Apache log4j investigation
Incident Report for FMX System
Resolved
This incident has been resolved.
Posted Feb 04, 2022 - 09:30 EST
Monitoring
FMX is completing an investigation to discover if any of the services we provide or third-party services we use are impacted by the Apache log4j vulnerability, log4shell.

We have verified that the data you’ve entered into the FMX application (.gofmx.com) is not impacted by log4shell.

We do use a third-party service to provide our reporting dashboards. Like many services, they are impacted by log4shell. However, the part of this service impacted by the vulnerability is well guarded in the FMX infrastructure and is only accessible by FMX employees. Thus, we consider it highly unlikely for this vulnerability to ever have been exploited.

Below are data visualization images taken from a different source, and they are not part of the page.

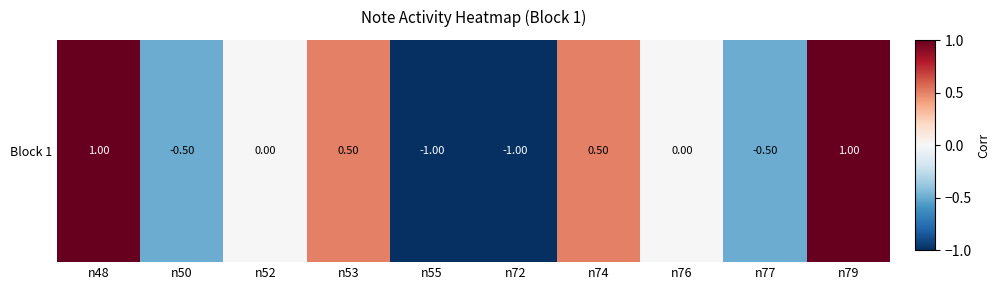

How many values are below zero?

4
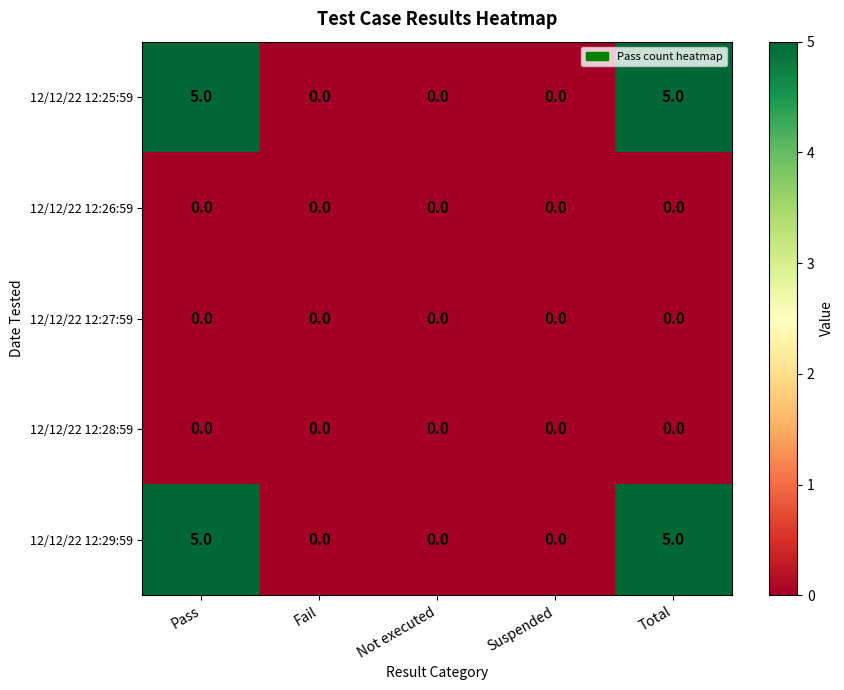

Reading left to right, what are all the values shown in this chart?

12/12/22 12:25:59: 5	0	0	0	5
12/12/22 12:26:59: 0	0	0	0	0
12/12/22 12:27:59: 0	0	0	0	0
12/12/22 12:28:59: 0	0	0	0	0
12/12/22 12:29:59: 5	0	0	0	5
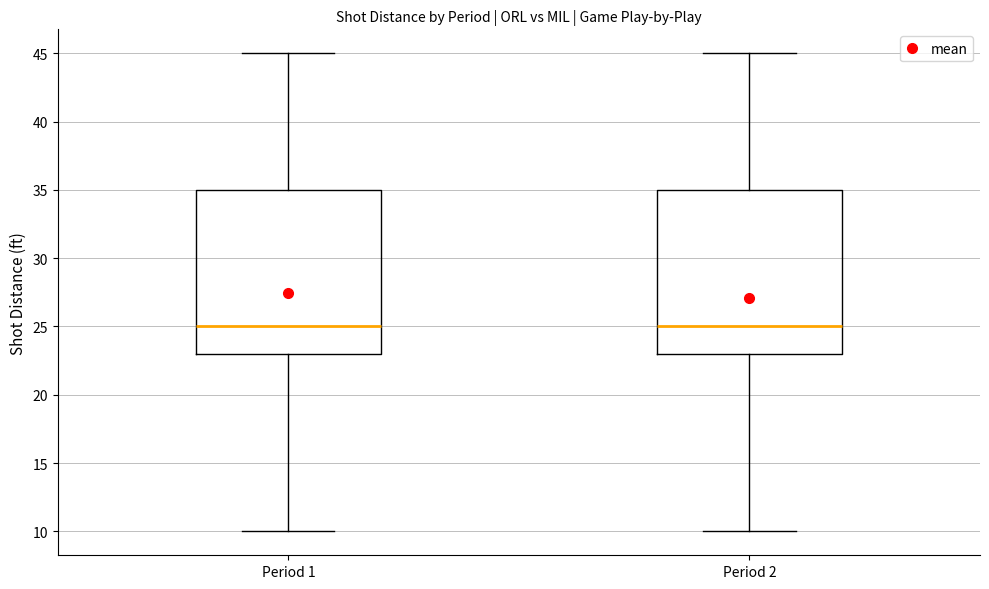

Reading left to right, read every box against the y-axis: the position of its median line, the range the box covers, and the ends of its whiskers. The values are not printed on the chart, so give them approximately, as read against the axis.

Period 1: median 25, box 23 to 35, whiskers 10 to 45
Period 2: median 25, box 23 to 35, whiskers 10 to 45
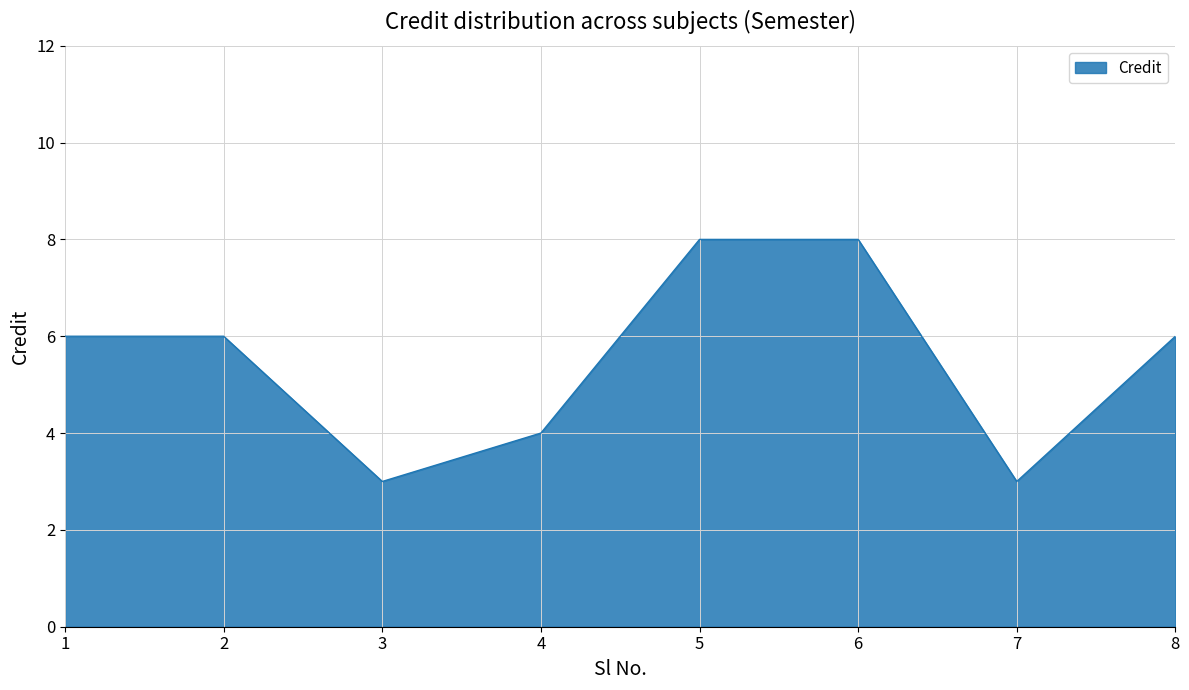

How many interior local valleys (lower than both neighbors) does the data have?

2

Some of the internal services we use to provide customer support, sales, and marketing services do contain organizational-level customer data and are impacted by the vulnerability. Many of our vendors have since mitigated the vulnerability and we expect the rest to do so very soon. We are continuing to monitor our vendors’ responses and if we become aware of any unauthorized access to this organizational-level data, we will notify any impacted customers without delay. Organizational-level data can include organization name and contact information, contract value, product-use data, meeting notes, customer support conversations, etc.

Updates will be posted to our status page as any additional information becomes available. Please reach out to support@gofmx.com with any questions.

For more information about log4shell please review CVE-2021-44228 (https://cve.mitre.org/cgi-bin/cvename.cgi?name=CVE-2021-44228) and the Apache Log4j2 (https://logging.apache.org/log4j/2.x/security.html) post.
Posted Dec 14, 2021 - 17:08 EST
This incident affected: Web App, API, Email, Reporting Dashboards, and www.gofmx.com.